Hiroshima Anniversary

Push, the easiest way to understand the average Japanese of the late 1930s and early 1940s is to imagine them as the average North Koreans of today.

Uninformed peasants, kept in the dark about the rest of the world by a megalomaniac, militaristic government with a monopoly on the news media. In other words, completely unlike us in America.

I certainly wouldn’t make any excuses for the Rape of Nanking, or any other atrocity committed by the Japanese (look, Push, I’m acknowledging that the Japanese did bad stuff! Must have been because you challenged me, you old sonofagun. Not really. I’ve blasted the Japs for Nanking and Shanghai and Manchuria and Taiwan and Bataan, to their faces, in their own language, for the last two decades) but let’s face it: soldiers do atrocious stuff in war. As any real combat veteran will attest, if he’s totally honest.
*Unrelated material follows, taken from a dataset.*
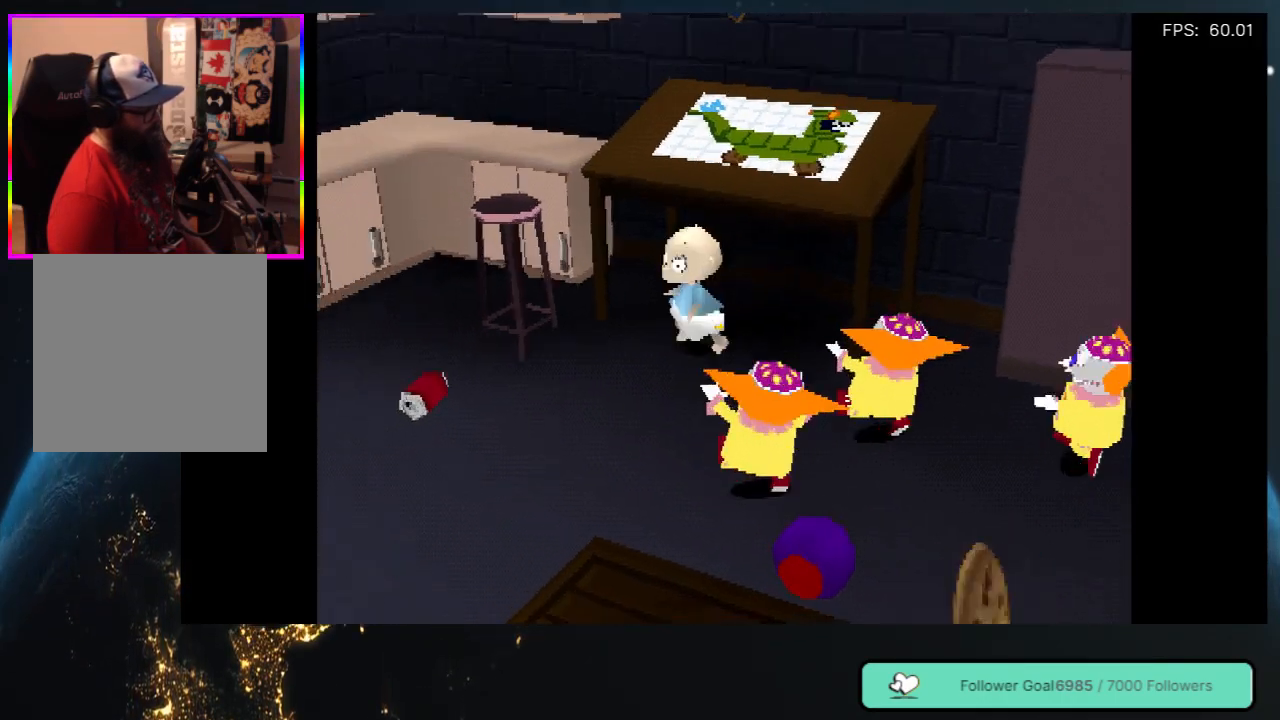
{"buttons": ["DPAD_UP", "DPAD_LEFT"], "left_stick": "center", "right_stick": "center", "events": [[33, "DPAD_DOWN", "up"], [283, "DPAD_UP", "down"]]}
As Mr Kodiak so eloquently put it, “war changes things,” which is true. It also changes people, and if those people are uneducated peasants who have been conditioned to believe that their enemies are subhuman and inferior, the atrocities will be that much more atrocious.

Of course, I’m sure that had the Japanese won the war, far from denying these atrocities for years in history books and school textbooks (as they did for decades), they would hold the “Nanking Incident” up as a somewhat sad, but absolutely necessary step in the establishment of the Greater East Asian Co-Prosperity Sphere. All’s well that ends well, and all that. What’s a few hundred thousand civilians dead, if it meant the safety and prosperity of Japan and the region?
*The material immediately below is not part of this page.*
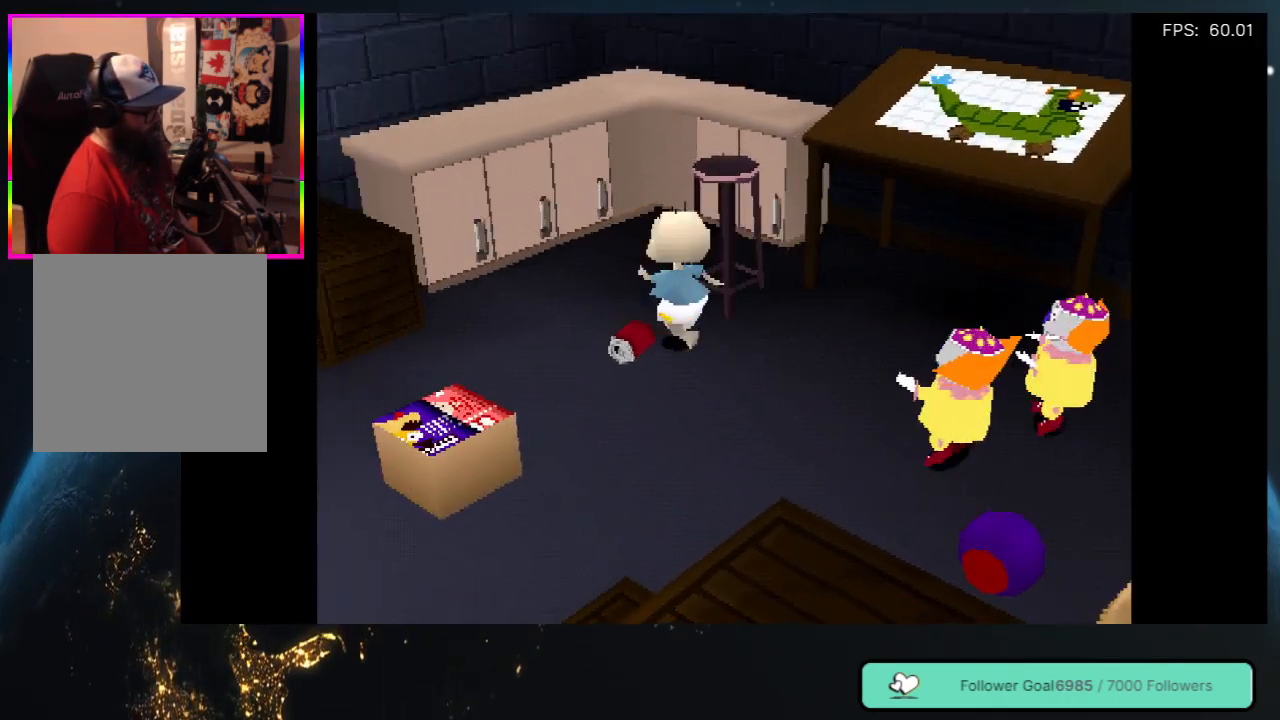
{"buttons": ["DPAD_DOWN", "DPAD_RIGHT"], "left_stick": "center", "right_stick": "center", "events": [[117, "DPAD_UP", "up"], [150, "DPAD_LEFT", "up"], [350, "DPAD_DOWN", "down"], [450, "DPAD_RIGHT", "down"]]}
But to get back to your point, and in the spirit of my “latently famous objectivity” (by which I assume you mean that the fame of my objectivity just hasn’t yet manifested itself), I present Omocha-bako Shiriizu Daisanwa Ehon Sen Kyuhyaku Sanjuroku Nen (Toy Box Series, Episode 3, Picture Book 1936), an interesting little propaganda anime film circa 1934, courtesy of the Japanese government, intended to show the good children of Nippon just what horrible, horrible people those dirty rotten Yanks are.

You may not get all the cultural and historical references, but I wouldn’t worry about it if I were you.
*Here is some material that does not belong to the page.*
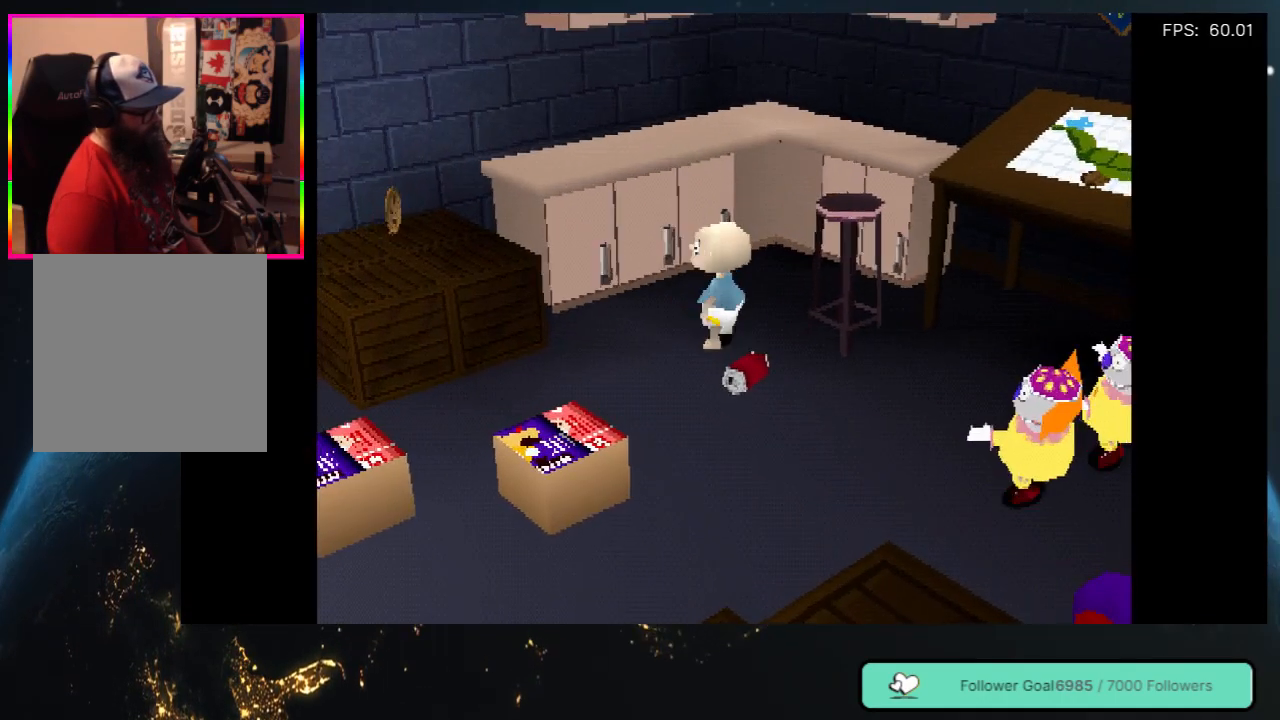
{"buttons": [], "left_stick": "center", "right_stick": "center", "events": [[117, "DPAD_RIGHT", "up"], [150, "DPAD_DOWN", "up"], [450, "DPAD_RIGHT", "down"], [483, "DPAD_RIGHT", "up"]]}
[quote]thunderbolt23 wrote:
Oh, ultimate heart-ache.[/quote]

Is that supposed to be FDR?

I’m not sure that the portrait captured the great man’s essence quite as well as this portrait captured that of Prime Minister Hideki Tojo.

[quote]Varqanir wrote:
As Mr Kodiak so eloquently put it, “war changes things,” which is true. It also changes people, and if those people are uneducated peasants who have been conditioned to believe that their enemies are subhuman and inferior, the atrocities will be that much more atrocious.

.[/quote]

So with that summary, one could assume that a invasion of the japanese homeland would have been a complete diaster for everyone, after all the politcally correct dribble that has been shown on this thread it comes to this.

[quote]Dustin wrote:
I speak from experience, people have tried to kill me, and I have tried to kill them. Hurting
people is easier then you think.

Please tell me you are not in the military.[/quote]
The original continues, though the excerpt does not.